Plotting my way out of writer's block

I've never really experienced 'writer's block' but have to admit, while working on my fifth Ghostwriter mystery recently, I struggled to get the story out, labouring over every sentence, feeling bored, floundering, wondering why I bother and was there a less talented writer anywhere on this dark earth.

Then I picked up a book I bought at the last Byron Bay Writers Festival that I'd neglected to read. An anthology of Australia's leading crime writers with the disappointingly cliché title If I Tell You ... I'll Have to Kill You (edited by Michael Robotham) and relief flooded through me like a cold shower in the middle of a Melbourne heat wave.

Forget about just 'Australia' and 'crime', 20 of the world's top writers have revealed that they, too, stumble and fall, flounder and feel like frauds from time to time. Experts like Gabrielle Lord and Kerry Greenwood, Peter Corris and Shane Maloney. Gee I'm in good company!

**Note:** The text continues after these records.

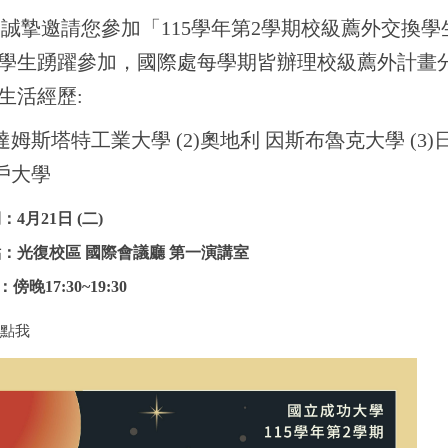
誠摯邀請您參加「115學年第2學期校級薦外交換
學生踴躍參加，國際處每學期皆辦理校級薦外計畫
生活經歷:
 達姆斯塔特工業大學
(2)
奧地利 因斯布魯克大學
(3)
戶大學
期：
4
月
21
日
(
二
)
點：
光復校區 國際會議廳 第一演講室
：傍晚
17:30~19:30
請點我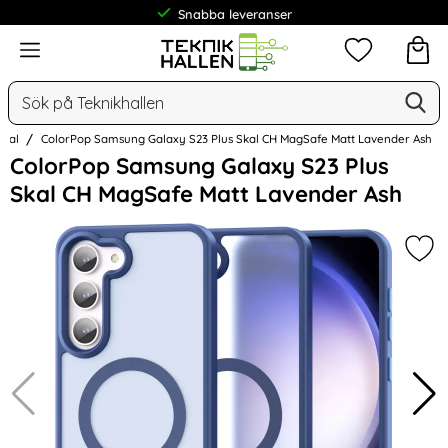
Snabba leveranser
Frakt från 19 kr
Meny
Mina favorit
Sök
Ge
Sök på Teknikhallen
Skal
ColorPop Samsung Galaxy S23 Plus Skal CH MagSafe Matt Lavender Ash
Hoppa
ColorPop Samsung Galaxy S23 Plus
över
Skal CH MagSafe Matt Lavender Ash
Bilder
Mar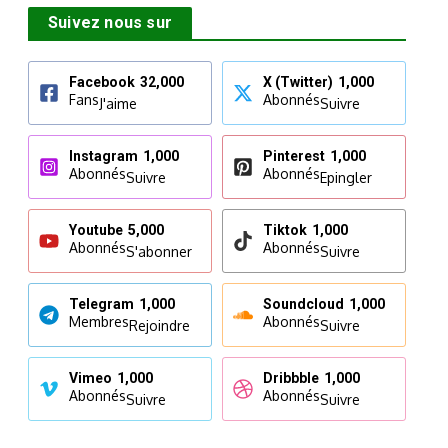
Suivez nous sur
Facebook
32,000
X (Twitter)
1,000
Fans
Abonnés
J'aime
Suivre
Instagram
1,000
Pinterest
1,000
Abonnés
Abonnés
Suivre
Epingler
Youtube
5,000
Tiktok
1,000
Abonnés
Abonnés
S'abonner
Suivre
Telegram
1,000
Soundcloud
1,000
Membres
Abonnés
Rejoindre
Suivre
Vimeo
1,000
Dribbble
1,000
Abonnés
Abonnés
Suivre
Suivre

These wonderful, candid writers offer excellent advice on getting started, on keeping going, on plotting or not plotting (to each their own), on flow, character development and how to handle the ugly ego that sits on each of our shoulders laughing regularly at our 'ineptitude'. Every writer struggles occasionally. No writer thinks it's a breeze. Not even the best of them.

Of course, deep down I know all this, I've heard it all before, but to see it at this time, as I struggle with a series that, just between you and me, has been a breeze, was a welcome buoy in what's been a turbulent and unproductive month. (Well, if you don't count the spotless kitchen and one very tidy desk.)

Just promise yourself you'll write 500 words a day, suggests Katherine Howell (writer of pacy ambo thrillers). If that doesn't work, make it 250. Before you know it, you'll be on a roll. Others advised I just put the pen down (keyboard, iPad...) and go for a stroll. Thinking, or not thinking, is just as pivotal to plotting as getting letters onto a page. (Sadly, most of us see this as a waste of time, but oh no it's not!) Almost everyone stressed the importance of character and I wondered whether I'd not developed mine enough. Was that my stumbling block?

Then I read that perhaps it's not me that's struggling. It's the plot. Yes, I thought, yes! Let's blame the blasted plot!

I put my keyboard aside and I sat out on my veranda, watching the wallabies mow the backyard as the catbirds screeched like manic babies in the poinciana above, and I looked again at my plot. Of course. That was it. My plot was all wrong. It just wasn't doing its job. There were not enough suspects. There were certainly not enough dead bodies. It was all a bit of a yawnfest. No wonder I was bored senseless, it was a senselessly boring plot. So I grabbed pen and paper and reworked the entire novel. Then I returned to my keyboard and the story began to flow.

I haven't stopped writing since.

Thanks, fellow writers, for your candour and your encouragment, but most of all, thank you for your failings, because without them, I'd still be scrubbing every square inch of my office.

Happy reading (and writing) everyone.